AKSARABRITA.COM – Pemerintah terus melakukan penataan tenaga honorer melalui mekanisme seleksi Pegawai Pemerintah dengan Perjanjian Kerja (PPPK). Berdasarkan kesepakatan terbaru antara Menteri Pendayagunaan Aparatur Negara dan Reformasi Birokrasi (MenPAN-RB) dan Badan Kepegawaian Negara (BKN), ada sejumlah kategori honorer yang diprioritaskan untuk diangkat menjadi PPPK Paruh Waktu.

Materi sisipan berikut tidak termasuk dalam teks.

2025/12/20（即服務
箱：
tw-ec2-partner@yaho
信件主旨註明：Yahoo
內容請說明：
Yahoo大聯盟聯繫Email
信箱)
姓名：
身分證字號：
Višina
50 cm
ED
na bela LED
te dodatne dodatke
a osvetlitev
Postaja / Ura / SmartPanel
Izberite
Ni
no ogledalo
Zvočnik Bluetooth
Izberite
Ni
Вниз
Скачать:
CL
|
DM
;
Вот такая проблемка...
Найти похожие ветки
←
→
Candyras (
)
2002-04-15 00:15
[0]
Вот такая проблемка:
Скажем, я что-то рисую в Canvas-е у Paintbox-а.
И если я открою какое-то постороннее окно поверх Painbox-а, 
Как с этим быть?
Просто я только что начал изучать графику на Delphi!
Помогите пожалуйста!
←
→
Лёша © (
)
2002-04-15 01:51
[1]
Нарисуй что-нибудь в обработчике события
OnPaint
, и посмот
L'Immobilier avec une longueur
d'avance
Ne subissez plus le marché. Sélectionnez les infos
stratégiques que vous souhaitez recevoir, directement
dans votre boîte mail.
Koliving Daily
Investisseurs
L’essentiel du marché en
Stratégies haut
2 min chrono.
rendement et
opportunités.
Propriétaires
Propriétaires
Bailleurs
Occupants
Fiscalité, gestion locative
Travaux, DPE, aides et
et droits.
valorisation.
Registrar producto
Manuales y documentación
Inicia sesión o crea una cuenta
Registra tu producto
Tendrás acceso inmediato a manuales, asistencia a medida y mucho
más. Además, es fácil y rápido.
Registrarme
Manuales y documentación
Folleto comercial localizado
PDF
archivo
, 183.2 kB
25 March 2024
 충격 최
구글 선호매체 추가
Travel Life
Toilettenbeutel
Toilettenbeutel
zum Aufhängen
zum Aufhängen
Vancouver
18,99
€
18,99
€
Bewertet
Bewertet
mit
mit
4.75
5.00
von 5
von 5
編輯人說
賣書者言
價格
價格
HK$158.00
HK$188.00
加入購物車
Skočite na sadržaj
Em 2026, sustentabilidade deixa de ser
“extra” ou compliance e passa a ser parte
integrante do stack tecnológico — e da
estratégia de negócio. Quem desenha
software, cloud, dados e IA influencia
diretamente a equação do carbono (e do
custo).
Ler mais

Dalam keterangan resminya, MenPAN-RB menegaskan bahwa tenaga honorer yang telah lama mengabdi dan tercatat di database BKN menjadi perhatian utama. Terlebih bagi mereka yang sebelumnya sudah mengikuti seleksi, namun belum lolos atau belum mendapatkan formasi. Dengan kebijakan baru ini, para honorer tersebut tetap berpeluang mendapatkan kepastian status dan penghasilan melalui skema PPPK paruh waktu.
Meski berstatus paruh waktu, para pegawai yang diangkat tetap akan memperoleh Nomor Induk Pegawai (NIP) dan hak-hak dasar lainnya. Pemerintah menilai langkah ini dapat menjadi solusi bagi honorer yang selama ini terhambat oleh keterbatasan formasi, sekaligus mengoptimalkan kebutuhan sumber daya manusia di berbagai instansi.
“Kami berkomitmen untuk memberikan kesempatan yang adil bagi tenaga honorer yang telah mengabdi sekian lama. Dengan mekanisme PPPK paruh waktu, diharapkan penataan tenaga non-ASN dapat berjalan lebih cepat dan tepat sasaran,” ujar seorang pejabat BKN yang terlibat dalam perumusan kebijakan ini.
Keputusan ini mendapat sambutan positif dari kalangan honorer, terutama mereka yang sebelumnya gagal dalam seleksi PPPK penuh waktu. Pemerintah juga menegaskan bahwa upaya percepatan penataan honorer akan terus dilakukan secara bertahap, agar tidak menimbulkan kekosongan formasi di instansi pemerintah dan tetap menjaga kualitas pelayanan publik.